Although differing in clinical manifestation, the fundamental mode of action – inhibition of neurotransmission – is common to all CNTs. Inhibition of neurotransmitter release by the CNTs is caused by the specific cleavage of a group of proteins integral to the exocytotic process, the SNARE proteins (soluble NSF-attachment protein receptors). Cleavage of one or more of the SNARE proteins leads to a block in the release of vesicular contents to the extracellular environment. Therefore, in the case of BoNT action on the motorneuron, release of acetylcholine is prevented.
Outline the mechanism of action of botulinum toxin.
BoNT (an AB exotoxin) intoxication occurs through a multi-step process involving each of the toxin functional domains, and can be described as the outcome of three discrete stages.
- BoNTs bind to cholinergic nerve terminals by their HC domains and are subsequently internalized, possibly by receptor-mediated endocytosis.
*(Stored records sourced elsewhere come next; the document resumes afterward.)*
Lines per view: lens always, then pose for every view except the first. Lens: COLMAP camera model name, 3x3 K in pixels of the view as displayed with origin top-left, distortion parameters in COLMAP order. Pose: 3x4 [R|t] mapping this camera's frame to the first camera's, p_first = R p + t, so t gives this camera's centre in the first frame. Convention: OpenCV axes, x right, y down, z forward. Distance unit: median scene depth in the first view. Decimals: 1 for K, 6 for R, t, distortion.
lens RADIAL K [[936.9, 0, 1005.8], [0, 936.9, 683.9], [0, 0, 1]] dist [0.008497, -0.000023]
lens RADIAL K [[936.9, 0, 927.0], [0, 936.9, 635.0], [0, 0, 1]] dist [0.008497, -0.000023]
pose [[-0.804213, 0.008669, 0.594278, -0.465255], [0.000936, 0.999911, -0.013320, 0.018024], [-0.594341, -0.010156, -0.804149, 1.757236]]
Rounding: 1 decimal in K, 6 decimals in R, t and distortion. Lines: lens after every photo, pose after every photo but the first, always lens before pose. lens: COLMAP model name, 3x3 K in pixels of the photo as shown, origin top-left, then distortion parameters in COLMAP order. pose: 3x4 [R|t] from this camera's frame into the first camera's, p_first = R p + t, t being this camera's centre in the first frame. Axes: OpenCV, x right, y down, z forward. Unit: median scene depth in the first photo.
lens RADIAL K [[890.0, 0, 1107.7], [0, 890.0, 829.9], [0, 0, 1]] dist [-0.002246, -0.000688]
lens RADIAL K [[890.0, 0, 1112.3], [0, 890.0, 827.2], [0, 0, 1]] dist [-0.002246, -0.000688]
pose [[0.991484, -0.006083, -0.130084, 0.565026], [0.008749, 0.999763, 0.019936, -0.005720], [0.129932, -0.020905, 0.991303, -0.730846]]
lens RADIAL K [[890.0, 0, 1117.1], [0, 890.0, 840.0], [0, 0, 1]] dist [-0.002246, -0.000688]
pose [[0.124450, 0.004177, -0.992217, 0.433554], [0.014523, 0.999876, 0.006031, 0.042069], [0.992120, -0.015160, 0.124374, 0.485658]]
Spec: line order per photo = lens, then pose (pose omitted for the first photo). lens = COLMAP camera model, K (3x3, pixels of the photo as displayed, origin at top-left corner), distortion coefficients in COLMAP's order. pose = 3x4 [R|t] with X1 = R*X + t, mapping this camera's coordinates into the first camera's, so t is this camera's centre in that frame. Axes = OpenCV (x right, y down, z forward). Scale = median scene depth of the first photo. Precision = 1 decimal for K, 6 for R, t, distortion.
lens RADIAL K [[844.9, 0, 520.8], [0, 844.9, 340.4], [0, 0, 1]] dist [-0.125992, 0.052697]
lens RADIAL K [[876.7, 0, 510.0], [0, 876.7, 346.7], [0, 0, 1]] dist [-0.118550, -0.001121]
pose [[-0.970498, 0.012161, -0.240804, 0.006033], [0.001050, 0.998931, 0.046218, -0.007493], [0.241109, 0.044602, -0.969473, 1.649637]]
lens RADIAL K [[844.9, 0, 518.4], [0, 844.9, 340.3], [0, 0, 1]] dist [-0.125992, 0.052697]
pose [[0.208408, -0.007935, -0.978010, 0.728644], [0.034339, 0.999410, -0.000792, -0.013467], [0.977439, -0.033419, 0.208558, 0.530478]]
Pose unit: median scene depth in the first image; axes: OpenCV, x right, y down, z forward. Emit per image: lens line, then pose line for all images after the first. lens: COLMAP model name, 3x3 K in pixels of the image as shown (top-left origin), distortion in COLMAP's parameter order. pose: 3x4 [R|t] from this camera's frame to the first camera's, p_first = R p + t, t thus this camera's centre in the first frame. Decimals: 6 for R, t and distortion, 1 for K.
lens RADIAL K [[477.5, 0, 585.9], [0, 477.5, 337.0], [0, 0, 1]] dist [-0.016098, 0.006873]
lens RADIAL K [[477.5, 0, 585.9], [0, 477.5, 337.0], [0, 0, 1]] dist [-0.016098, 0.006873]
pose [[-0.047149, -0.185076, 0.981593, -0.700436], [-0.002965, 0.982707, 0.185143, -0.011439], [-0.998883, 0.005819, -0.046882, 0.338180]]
HC-C mediates the neurospecific binding of the toxin to the presynaptic membrane via two independent receptors: a polysialoganglioside (PSG) and the luminal domain of a synaptic vesicles (SV) membrane protein.
- After endocytosis is completed, the SV lumen and the lumen of synaptic endosomes with which SV may have fused is acidified by the proton pumping action of the v-ATPase present on the SV membrane. This pH gradient drives the uptake of neurotransmitters from the cytosol into SV and it is used by BoNTs to translocate their LC (catalytic domain) domain from the SV interior, or synaptic endosome interior, into the cytosol. This process is made possible by the HN domain, also known as translocation domain. Active LC is translocated into the cytosol, where it interacts with, and subsequently cleaves, SNAREs.
- SNARE proteins are involved in the fusion of synaptic vesicles with the plasma membrane and thus the action of BoNT-LC is to prevent exocytosis. At a more specific level, cleavage of SNARE proteins by BoNT inhibits the release of acetylcholine (ACh) at the neuromuscular junction, leading to inhibition of neurotransmission. Cleavage of individual SNARE proteins does not prevent SNARE complex formation, but results in a non-functional complex where the coupling between Ca2+ influx and fusion is disrupted
The neurotransmitter vesicle fusion with the membrane is inhibited leading to no release of neurotransmitter, causing flaccid paralysis.